(Quoted passage)

As our hygiene and cleanliness improves it seems we become more susceptible to allergies. It’s as if our immune system is yearning for action, but having no enemies in the form of infectious agents or parasites to battle, it targets harmless substances present in the environment. This constitutes an allergic reaction. Central to this reaction are specialized proteins known as antibodies. Specifically, IgE (immunoglobulin E) antibodies are implicated. They are made when a foreign substance enters the body and then attach themselves to immune cells called mast cells where they lie in wait, ready for action should the intruder appear again. When the allergen does appear, the antibodies recognize it and bind to it. This disturbs the structure of the mast cell, causing it to “wake up” and release various disease-fighting molecules. The prime one is histamine. This molecule, when released, makes local blood vessels more permeable and unleashes the symptoms of an allergy. There’s sneezing, sniffling, watery eyes and all the rest as the body tries to rid itself of the troublesome allergen.

Today our hygiene-obsessed society is focussed on the use of antibacterial soaps, sponges, pillows and even toys. Some people carry around a special germ-killing lotion and slather it on at the first sign of ‘contamination’. Sounds like something out of a sci-fi movie. You greet someone, shake hands and then immediately proceed to cleanse yourself of them with some goo. But this could end up causing more harm than good. Not only does this over-use of antibacterial products breed drug-resistant forms of microorganisms, it may also be contributing to the rising incidence of allergies in our society.

When we’re born, our immune system is considered ‘naive.’ White blood cells, such as the helper T cells, haven’t yet fully developed. There are actually two types of these T cells. Th1 cells fight mostly small invaders like bacteria and viruses which directly attack our cells while Th2 cells are designed to fight the bigger enemies, such as parasites and worms which may lurk in-between cells. It turns out that these Th2 cells are also the cells that initiate IgE production. Therefore it is not surprising that allergy-prone people tend to have more Th2 cells while those without allergies have more Th1 cells. This may be because of the lack or the presence of microorganisms in the environment of a growing child. Here’s the theory then: if there aren’t many ‘bugs’ around, a child doesn’t make as many Th1 cells and so ends up making an excess of Th2 cells which tend to overreact to normally harmless substances such as pollen, dust or certain foods by stimulating IgE production. At birth the Th2 cells are the most likely to be triggered into activity. And if the Th1 cells aren’t sufficiently stimulated, by microorganisms as found in dirt, for example, allergies can result. Th1 cells produce signals that reduce Th2 responses and Th2 cells produce signals that reduce Th1 responses. In other words, there is a delicate balance between these two types of cells.

(End Quoted passage)
(Dataset records)

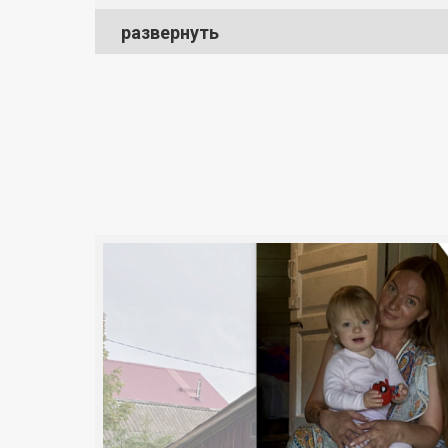
развернуть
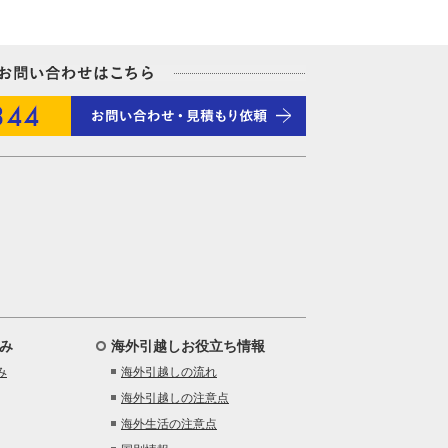
み
海外引越しお役立ち情報
み
海外引越しの流れ
海外引越しの注意点
海外生活の注意点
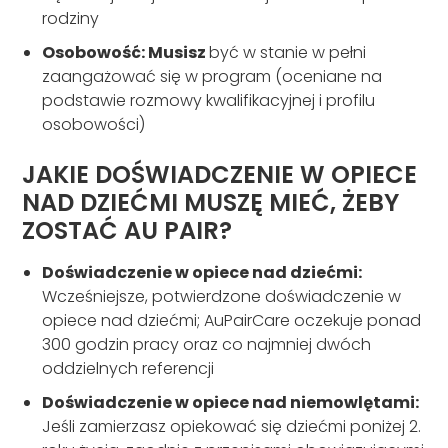
rodziny
Osobowość: Musisz
być w stanie w pełni
zaangażować się w program (oceniane na
podstawie rozmowy kwalifikacyjnej i profilu
osobowości)
JAKIE DOŚWIADCZENIE W OPIECE
NAD DZIEĆMI MUSZĘ MIEĆ, ŻEBY
ZOSTAĆ AU PAIR?
Doświadczenie w opiece nad dziećmi:
Wcześniejsze, potwierdzone doświadczenie w
opiece nad dziećmi; AuPairCare oczekuje ponad
300 godzin pracy oraz co najmniej dwóch
oddzielnych referencji
Doświadczenie w opiece nad niemowlętami:
Jeśli zamierzasz opiekować się dziećmi poniżej 2.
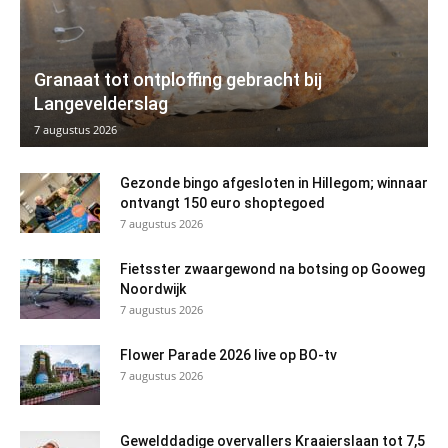
Granaat tot ontploffing gebracht bij
Langevelderslag
7 augustus 2026
Gezonde bingo afgesloten in Hillegom; winnaar
ontvangt 150 euro shoptegoed
7 augustus 2026
Fietsster zwaargewond na botsing op Gooweg
Noordwijk
7 augustus 2026
Flower Parade 2026 live op BO-tv
7 augustus 2026
Gewelddadige overvallers Kraaierslaan tot 7,5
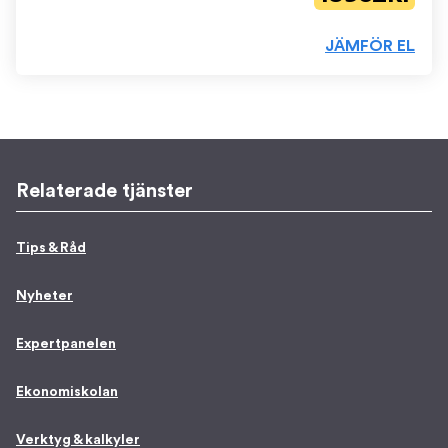
JÄMFÖR EL
Relaterade tjänster
Tips & Råd
Nyheter
Expertpanelen
Ekonomiskolan
Verktyg & kalkyler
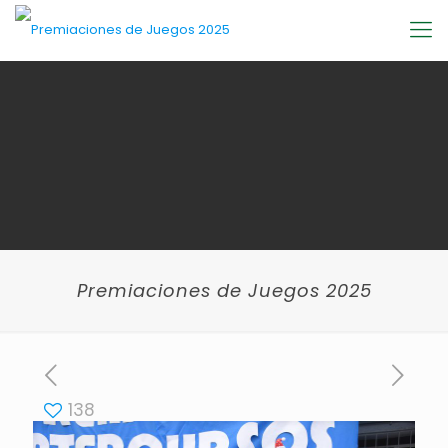
Premiaciones de Juegos 2025
138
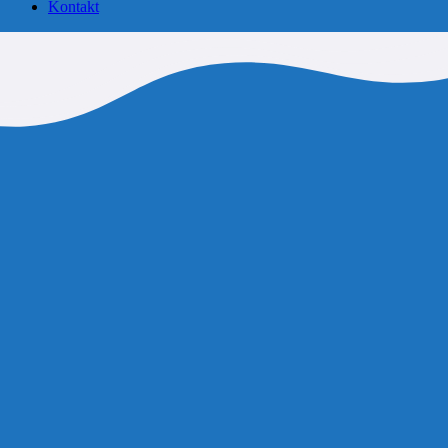
Kontakt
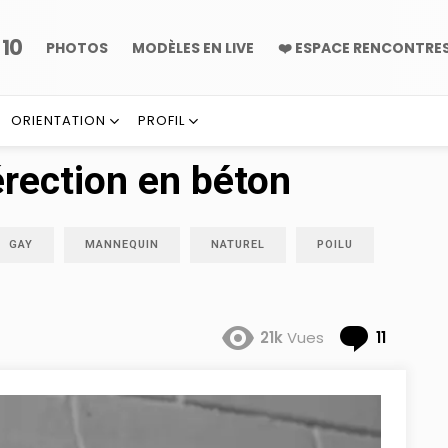
10
P
PHOTOS
MODÈLES EN LIVE
❤️ ESPACE RENCONTRE
ORIENTATION
PROFIL
rection en béton
GAY
MANNEQUIN
NATUREL
POILU
Comme
21k
Vues
11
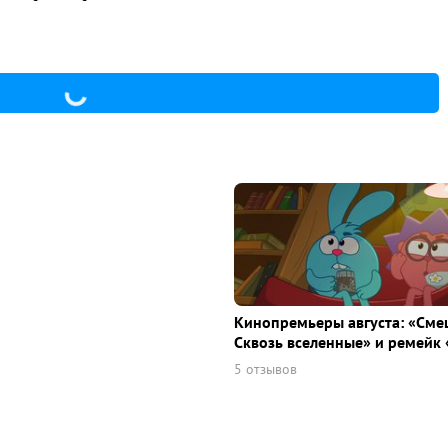
Кинопремьеры августа: «Сме
Сквозь вселенные» и ремейк 
5 отзывов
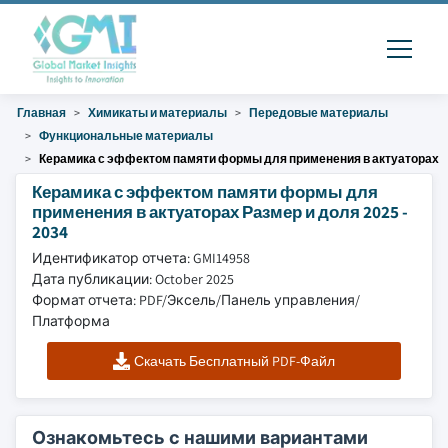
Главная
Химикаты и материалы
Передовые материалы
Функциональные материалы
Керамика с эффектом памяти формы для применения в актуаторах
Керамика с эффектом памяти формы для
применения в актуаторах Размер и доля 2025 -
2034
Идентификатор отчета: GMI14958
Дата публикации: October 2025
Формат отчета: PDF/Эксель/Панель управления/
Платформа
Скачать Бесплатный PDF-Файл
Ознакомьтесь с нашими вариантами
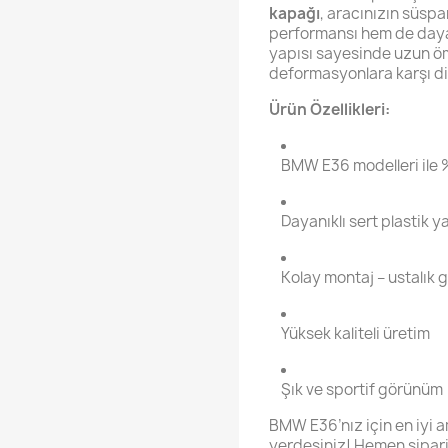
kapağı
, aracınızın süsp
performansı hem de dayanı
yapısı sayesinde uzun öm
deformasyonlara karşı dir
Ürün Özellikleri:
BMW E36 modelleri ile
Dayanıklı sert plastik y
Kolay montaj – ustalık 
Yüksek kaliteli üretim
Şık ve sportif görünüm
BMW E36’nız için en iyi a
yerdesiniz! Hemen sipariş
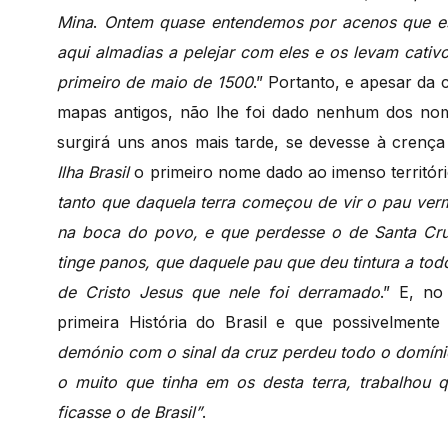
Mina
.
Ontem quase entendemos por acenos que est
aqui almadias a pelejar com eles e os levam cativ
primeiro de maio de 1500
.”
Portanto, e apesar da c
mapas antigos, não lhe foi dado nenhum dos no
surgirá uns anos mais tarde, se devesse à crença 
Ilha Brasil
o primeiro nome dado ao imenso territór
tanto que daquela terra começou de vir o pau ver
na boca do povo, e que perdesse o de Santa C
tinge panos, que daquele pau que deu tintura a to
de Cristo Jesus que nele foi derramado
.” E, no
primeira História do Brasil e que possivelment
demónio com o sinal da cruz perdeu todo o domín
o muito que tinha em os desta terra, trabalhou
ficasse o de Brasil”
.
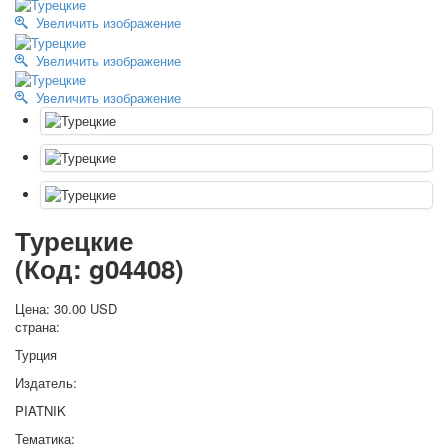
Октябрьская революция
Увеличить изображение
С рождеством
Увеличить изображение
Пасха
9 мая - день победы
Увеличить изображение
Разные пожелания
1 сентября школа
Приглашение
Новости
Новости карточных колод
Новости открыток
Турецкие
О сайте
(Код:
g04408
)
Ссылки
Наше видео
Цена:
30.00 USD
доставка
страна:
Избранное
Турция
Издатель:
PIATNIK
Тематика:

(End Dataset records)

__Task prompt__
According to the passage on allergies, what is the main molecule that mast cells release once they "wake up"? The listing has no connection to the passage on allergies.

__Problem solution__
The main molecule is histamine.